I get all that. When our foreheads are marked with a cross of ashes and the priest intones, “Remember that you are dust, and to dust you shall return” it feels like a morbid ritual. It even seems as though we are all being marked for something macabre or sinister - death.

 

Yet the truth is I am an Ash Wednesday traditionalist, reminding you as priest that “you are dust, and to dust you shall return.” On this day, particularly, we should resist the prevalent cultural pressures that deny the reality of death, urging us not to even talk about it.

 

Just the opposite. We should confront death squarely and honestly, and we should recognize that we are not hopeless or totally adrift in the face of it.

 

In truth, the church has a very hopeful and positive doctrine to proclaim. We are taught when the cross of ashes is marked on our heads, it means symbolically that we are God’s own. With ashes as signs of hope, we affirm that we are marked not for death only, but for new-life in Jesus Christ.

 

Yes, it’s true. We are mortal, finite, limited, flawed, fallible, and sinful – in fact, we are all of the above - but we are not hopeless. We are not doomed. We are, in truth, claimed by something much larger than ourselves. Those ashes on our forehead are a sign that we are claimed by God, and if God lays claim to us, nothing can separate us from the love of God; nothing, not even our own mistakes or our wayward moral turpitude. Nothing will ever be powerful enough to destroy the goodness that God has given to each of us.

 

There is hope rising out of these ashes, new life of which a phoenix could only dream. There is a promise of resurrection that comes only from the one who has been resurrected, Jesus the Christ. Maybe there isn’t the rich pageantry of Easter Sunday; maybe there aren’t flowers, lilies or candy eggs and Easter bunnies. But in these ashes there is hope for even the darkest nights of our souls, and that is a sign of the joy that is to come.

 

After we receive our ashes, we are invited to be participants in the holy season of Lent. We are invited into a journey of new life. The closeness with God that this season can bring doesn’t necessarily come from giving something up, or even taking something on. It comes primarily from this: the willingness to be marked as Christ’s own forever and to find your hope in His story – the story of Jesus-the-Man who became the Christ-of-faith. The ashes are just a visible signal that you are ready to start a journey that can change everything.
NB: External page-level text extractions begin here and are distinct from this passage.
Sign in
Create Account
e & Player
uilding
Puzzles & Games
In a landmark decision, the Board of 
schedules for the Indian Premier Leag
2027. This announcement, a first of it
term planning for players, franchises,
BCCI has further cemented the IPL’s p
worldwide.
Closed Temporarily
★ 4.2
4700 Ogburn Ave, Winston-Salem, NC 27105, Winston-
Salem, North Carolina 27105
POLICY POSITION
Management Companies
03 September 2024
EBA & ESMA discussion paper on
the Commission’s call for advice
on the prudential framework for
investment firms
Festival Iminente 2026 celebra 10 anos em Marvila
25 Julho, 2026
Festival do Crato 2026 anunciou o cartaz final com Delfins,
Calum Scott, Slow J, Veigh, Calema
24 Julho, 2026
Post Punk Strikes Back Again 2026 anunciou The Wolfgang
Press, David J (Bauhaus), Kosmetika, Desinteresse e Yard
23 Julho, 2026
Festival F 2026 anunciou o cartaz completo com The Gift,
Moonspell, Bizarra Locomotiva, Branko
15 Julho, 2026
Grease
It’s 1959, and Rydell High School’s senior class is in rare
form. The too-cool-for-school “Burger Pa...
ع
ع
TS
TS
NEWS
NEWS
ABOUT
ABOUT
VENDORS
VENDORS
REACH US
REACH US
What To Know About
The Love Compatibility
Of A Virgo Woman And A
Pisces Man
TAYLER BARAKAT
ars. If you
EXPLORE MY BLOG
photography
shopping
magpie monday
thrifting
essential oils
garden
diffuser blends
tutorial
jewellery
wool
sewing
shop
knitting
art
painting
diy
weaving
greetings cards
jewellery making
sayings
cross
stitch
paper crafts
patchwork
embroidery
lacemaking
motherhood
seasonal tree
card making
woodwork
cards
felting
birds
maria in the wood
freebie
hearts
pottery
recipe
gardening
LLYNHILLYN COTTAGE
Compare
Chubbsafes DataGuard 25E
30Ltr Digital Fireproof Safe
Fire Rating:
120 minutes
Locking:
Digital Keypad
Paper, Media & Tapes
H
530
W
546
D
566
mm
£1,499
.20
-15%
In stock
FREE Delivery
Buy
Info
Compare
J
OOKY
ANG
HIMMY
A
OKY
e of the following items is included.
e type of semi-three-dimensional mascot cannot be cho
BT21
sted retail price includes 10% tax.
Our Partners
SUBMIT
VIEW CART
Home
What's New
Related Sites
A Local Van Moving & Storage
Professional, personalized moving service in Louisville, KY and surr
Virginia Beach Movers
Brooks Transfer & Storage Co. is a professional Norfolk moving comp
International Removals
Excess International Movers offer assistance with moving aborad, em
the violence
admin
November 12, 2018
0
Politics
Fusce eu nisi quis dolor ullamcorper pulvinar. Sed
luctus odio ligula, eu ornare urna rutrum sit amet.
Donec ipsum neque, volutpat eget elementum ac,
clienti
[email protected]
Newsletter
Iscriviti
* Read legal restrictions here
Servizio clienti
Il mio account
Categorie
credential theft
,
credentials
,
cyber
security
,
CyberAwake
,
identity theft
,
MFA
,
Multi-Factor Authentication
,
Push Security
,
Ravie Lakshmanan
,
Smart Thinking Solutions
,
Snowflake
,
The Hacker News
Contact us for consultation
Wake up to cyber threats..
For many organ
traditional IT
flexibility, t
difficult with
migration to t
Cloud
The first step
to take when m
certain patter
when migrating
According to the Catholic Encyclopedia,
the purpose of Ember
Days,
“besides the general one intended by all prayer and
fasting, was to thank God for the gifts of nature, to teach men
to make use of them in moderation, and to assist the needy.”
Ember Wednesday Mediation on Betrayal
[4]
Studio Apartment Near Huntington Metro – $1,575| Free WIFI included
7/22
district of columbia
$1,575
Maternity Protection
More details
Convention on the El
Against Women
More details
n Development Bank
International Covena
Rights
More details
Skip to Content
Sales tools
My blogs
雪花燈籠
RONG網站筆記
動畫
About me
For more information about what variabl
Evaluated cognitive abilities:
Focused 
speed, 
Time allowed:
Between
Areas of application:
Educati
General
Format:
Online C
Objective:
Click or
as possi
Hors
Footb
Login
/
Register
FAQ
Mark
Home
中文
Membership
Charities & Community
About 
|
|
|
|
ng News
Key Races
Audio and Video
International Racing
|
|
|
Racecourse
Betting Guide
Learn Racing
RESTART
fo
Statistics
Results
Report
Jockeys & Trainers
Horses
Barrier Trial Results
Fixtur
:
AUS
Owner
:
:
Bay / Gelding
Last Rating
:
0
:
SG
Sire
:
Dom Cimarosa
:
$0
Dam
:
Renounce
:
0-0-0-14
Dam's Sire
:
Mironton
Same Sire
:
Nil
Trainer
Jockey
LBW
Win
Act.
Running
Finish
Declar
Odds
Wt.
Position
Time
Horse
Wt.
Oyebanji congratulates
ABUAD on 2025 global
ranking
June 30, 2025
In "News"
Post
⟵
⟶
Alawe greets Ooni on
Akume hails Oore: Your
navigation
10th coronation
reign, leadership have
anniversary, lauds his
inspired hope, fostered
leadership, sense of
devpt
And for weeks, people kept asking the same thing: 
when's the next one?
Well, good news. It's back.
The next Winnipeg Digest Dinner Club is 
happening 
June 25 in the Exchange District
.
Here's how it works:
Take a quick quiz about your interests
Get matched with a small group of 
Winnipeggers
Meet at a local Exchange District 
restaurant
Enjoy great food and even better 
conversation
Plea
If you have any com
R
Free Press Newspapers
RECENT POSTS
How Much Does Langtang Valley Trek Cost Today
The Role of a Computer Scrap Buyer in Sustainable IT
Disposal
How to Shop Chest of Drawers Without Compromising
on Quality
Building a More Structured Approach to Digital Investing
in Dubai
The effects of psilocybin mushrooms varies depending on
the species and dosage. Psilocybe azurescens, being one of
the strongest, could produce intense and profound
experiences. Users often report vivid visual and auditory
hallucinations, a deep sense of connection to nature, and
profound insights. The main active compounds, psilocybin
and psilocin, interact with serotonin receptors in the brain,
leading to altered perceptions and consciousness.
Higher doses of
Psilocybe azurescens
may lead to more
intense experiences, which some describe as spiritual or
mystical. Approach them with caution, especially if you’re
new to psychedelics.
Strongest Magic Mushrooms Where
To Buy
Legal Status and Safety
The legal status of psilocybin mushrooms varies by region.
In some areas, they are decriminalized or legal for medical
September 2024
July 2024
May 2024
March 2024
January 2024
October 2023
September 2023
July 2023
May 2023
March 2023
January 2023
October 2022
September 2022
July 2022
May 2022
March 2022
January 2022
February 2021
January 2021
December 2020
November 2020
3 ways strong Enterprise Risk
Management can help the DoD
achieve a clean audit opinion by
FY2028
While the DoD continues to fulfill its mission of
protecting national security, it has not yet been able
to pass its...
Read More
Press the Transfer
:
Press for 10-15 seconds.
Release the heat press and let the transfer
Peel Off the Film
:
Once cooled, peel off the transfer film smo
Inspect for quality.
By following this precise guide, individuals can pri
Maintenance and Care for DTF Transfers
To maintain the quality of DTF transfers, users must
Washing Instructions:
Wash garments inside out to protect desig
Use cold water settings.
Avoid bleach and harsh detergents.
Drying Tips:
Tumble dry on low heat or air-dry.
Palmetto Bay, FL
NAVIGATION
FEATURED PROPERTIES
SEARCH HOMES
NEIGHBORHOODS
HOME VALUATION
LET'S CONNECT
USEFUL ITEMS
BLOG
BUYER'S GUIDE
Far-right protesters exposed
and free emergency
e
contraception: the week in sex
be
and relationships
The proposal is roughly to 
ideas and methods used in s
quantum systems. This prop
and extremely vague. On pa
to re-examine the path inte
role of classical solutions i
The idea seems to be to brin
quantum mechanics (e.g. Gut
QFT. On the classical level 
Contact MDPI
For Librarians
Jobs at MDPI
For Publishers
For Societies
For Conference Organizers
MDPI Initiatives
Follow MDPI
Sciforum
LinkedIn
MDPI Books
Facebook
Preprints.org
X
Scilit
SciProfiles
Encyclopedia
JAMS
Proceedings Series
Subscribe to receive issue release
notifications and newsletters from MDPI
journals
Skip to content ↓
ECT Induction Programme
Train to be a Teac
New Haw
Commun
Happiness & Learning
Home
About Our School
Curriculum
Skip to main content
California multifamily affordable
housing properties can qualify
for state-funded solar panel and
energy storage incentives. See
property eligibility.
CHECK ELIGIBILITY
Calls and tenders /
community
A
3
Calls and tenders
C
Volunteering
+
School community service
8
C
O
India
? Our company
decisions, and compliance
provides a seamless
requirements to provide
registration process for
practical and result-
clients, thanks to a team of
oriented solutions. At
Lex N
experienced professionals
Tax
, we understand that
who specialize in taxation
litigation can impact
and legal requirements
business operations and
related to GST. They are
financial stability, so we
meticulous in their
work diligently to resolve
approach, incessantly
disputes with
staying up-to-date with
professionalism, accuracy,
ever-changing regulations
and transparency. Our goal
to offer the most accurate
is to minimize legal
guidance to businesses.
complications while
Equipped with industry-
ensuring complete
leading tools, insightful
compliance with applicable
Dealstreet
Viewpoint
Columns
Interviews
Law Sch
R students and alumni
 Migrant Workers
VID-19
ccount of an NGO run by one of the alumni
They are a sign of hope on our foreheads, a symbol of where we will put our hope during these next 40 days and 40 nights of lent.

 

I invite you, therefore, in the name of the Church, to the observance of a holy Lent, by self-examination and repentance; by prayer, fasting, and self-denial; and by reading and meditating on God’s holy Word.

 

We ask all this in the Name of the Father, the Son, and the Holy Spirit. Amen.